Ground source heating is pure solar energy that's stored in the ground. As the sun begins to shine more strongly in the spring, energy is stored, little by little, beneath the surface of the ground. The warmer it gets, the lower it is stored. By the time autumn comes, enough energy from our greatest source of heat, the sun, will have been stored to heat your home over a freezing cold winter.
Even during a really chilly Swedish summer, enough heat energy will be stored in the ground beneath your home to ensure that you can always enjoy a warm winter indoors.
Heat from the deep
Using a liquid-filled loop, also known as a collector, you can collect the solar heat that's stored deep down in the earth, at the bottom of the lake or a few metres under your lawn. In other words, you don't need to have a mountain on your property to install a ground source heat pump. The type of heat source that is suitable for your needs will depend on your home's energy requirements, your heating system and the nature of your property.

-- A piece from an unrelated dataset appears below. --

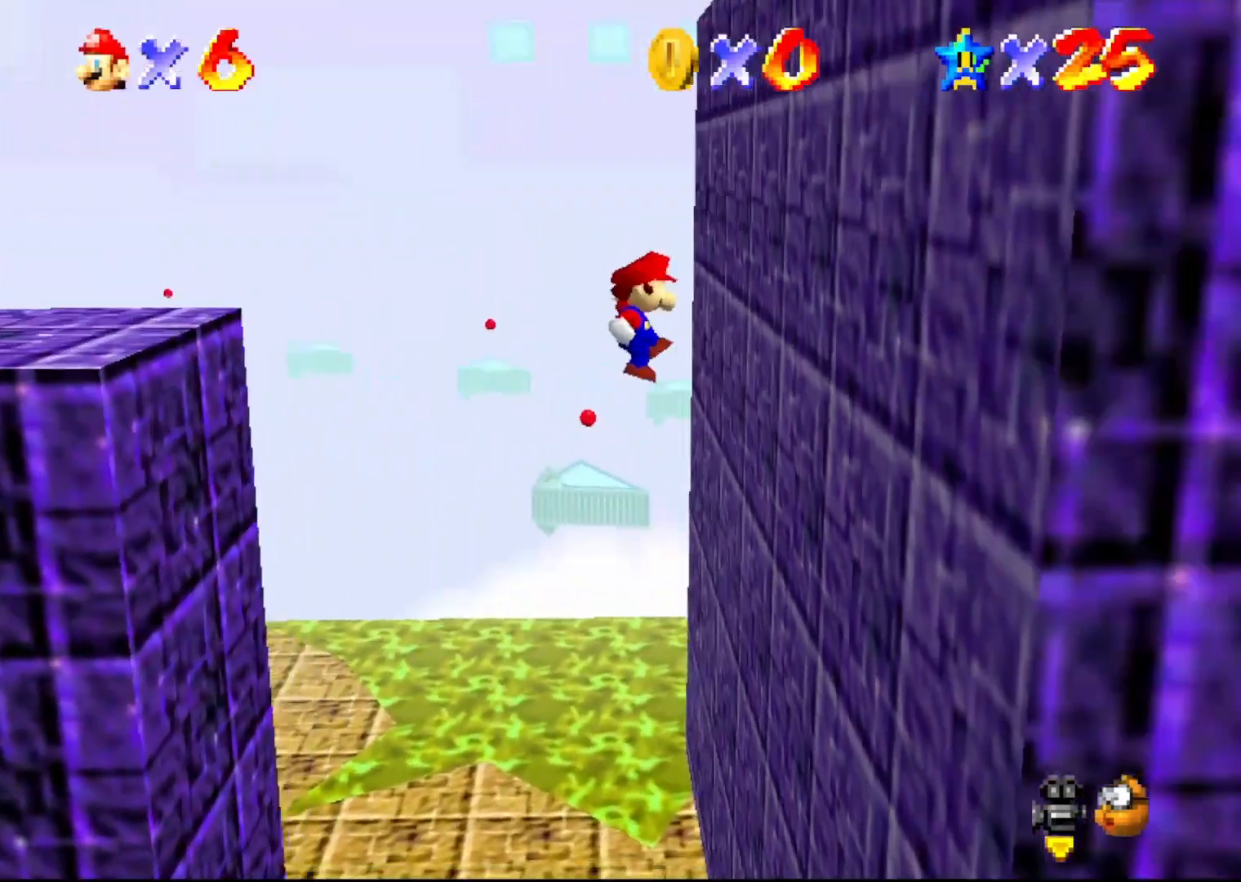
{"buttons": ["A"], "left_stick": "down-left", "events": [[217, "left_stick", "down-left"], [250, "A", "down"]]}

The heat pump does the work
The heat pump concentrates the stored heat energy and heats water for your showers and radiators. The liquid in the loop circulates and is heated by the stored solar heat deep down in the ground or in the lake. As the liquid passes through the heat pump, it meets another closed system. There is a refrigerant that turns into a gas at very low temperatures. The temperature of the gaseous refrigerant is significantly increased by a high-pressure compressor. A condenser supplies the heat to the property's heating system and, at the same time, the refrigerant reverts to liquid form – ready to become a gas once again and collect more heat energy.